Charlotte Ward: 32:35
Yeah.
Nate Brown: 32:35
Yeah. The the time I get nervous, you know, as a leader when I’m on the other side of that, and you know, I’m I’m trying to, of course, you know, deal with that situation with grace and and with patience and and just and help to make it right for the customer. um, but you know, I’m always watching the response of the individual. And you know, if they’ve got a tip on their shoulder where they’re they’re basically saying, This isn’t my fault, yeah. Or if you know they’re they’re not really taking steps to learn or demonstrating any humility in the situation, I’m I’m always taking note of that.

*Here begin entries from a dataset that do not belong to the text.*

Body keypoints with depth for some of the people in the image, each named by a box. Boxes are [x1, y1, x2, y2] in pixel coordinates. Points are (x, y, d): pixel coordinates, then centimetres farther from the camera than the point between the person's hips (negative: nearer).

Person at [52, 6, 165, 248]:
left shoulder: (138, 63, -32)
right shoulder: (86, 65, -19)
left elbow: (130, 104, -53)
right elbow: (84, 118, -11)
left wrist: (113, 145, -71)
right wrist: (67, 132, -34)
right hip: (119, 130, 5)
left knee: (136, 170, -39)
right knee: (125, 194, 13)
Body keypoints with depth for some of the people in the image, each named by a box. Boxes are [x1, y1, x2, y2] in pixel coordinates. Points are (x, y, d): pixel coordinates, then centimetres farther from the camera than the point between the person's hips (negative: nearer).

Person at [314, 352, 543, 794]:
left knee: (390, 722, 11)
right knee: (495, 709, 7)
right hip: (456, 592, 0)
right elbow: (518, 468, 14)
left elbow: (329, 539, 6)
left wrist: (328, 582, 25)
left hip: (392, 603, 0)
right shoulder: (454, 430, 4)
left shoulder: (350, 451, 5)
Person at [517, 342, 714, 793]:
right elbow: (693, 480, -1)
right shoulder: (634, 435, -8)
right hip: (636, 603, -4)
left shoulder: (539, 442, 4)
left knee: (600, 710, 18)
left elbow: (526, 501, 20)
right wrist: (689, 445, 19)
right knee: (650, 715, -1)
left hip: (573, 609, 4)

And and most of the time when when those attributes are present, you you’ve got somebody that’s gonna make that same mistake again or a worse mistake. Yeah. So as the young person, uh it’s okay. It’s okay. And demonstrate that humility, that vulnerability of wow, that this this I messed this up, and I’m going to learn from this. I’m going to do everything I can in this moment to make it right. uh, but not not everybody does that, Charlotte.
Charlotte Ward: 33:36
No, they don’t. And the best we can do is is shine the way, right?
Nate Brown: 33:41
Yeah.
Charlotte Ward: 33:42
Yeah. Yeah. um, thank you so much for a super thoughtful conversation. As always, Nate. um, I I just love talking to you. You’re so enthusiastic about this. And there’s just so much to unpick in this topic. um, I do want you to come back and uh and we’ll talk about the VOC. um, like we’ll get deeper into that. You promised me that was a whole separate conversation. So I’m gonna hold you, gonna hold you up to that and hold you, hold you to account on that promise. I would love that.
Nate Brown: 34:09
I’ve got a VOC practical guide that’s gonna come out in a couple weeks, and it would be really fun to get your response on that, Charlotte. You know, I just I just I feel like right now is a time where organizations need to do more to properly understand what people are truly thinking and feeling about them so that they can activate their organization in the right ways. And there’s there’s too many assumptions being made right now.
Charlotte Ward: 34:34
Yeah, yeah, absolutely, 100%. Well, I look forward to that conversation. Thank you so much for joining me today as well. And uh uh yeah, just awesome. uh great to have you back, lovely to see you again, and we will do this soon.
Nate Brown: 34:48
You’re awesome, Charlotte. Thank you, everybody. Have a great day.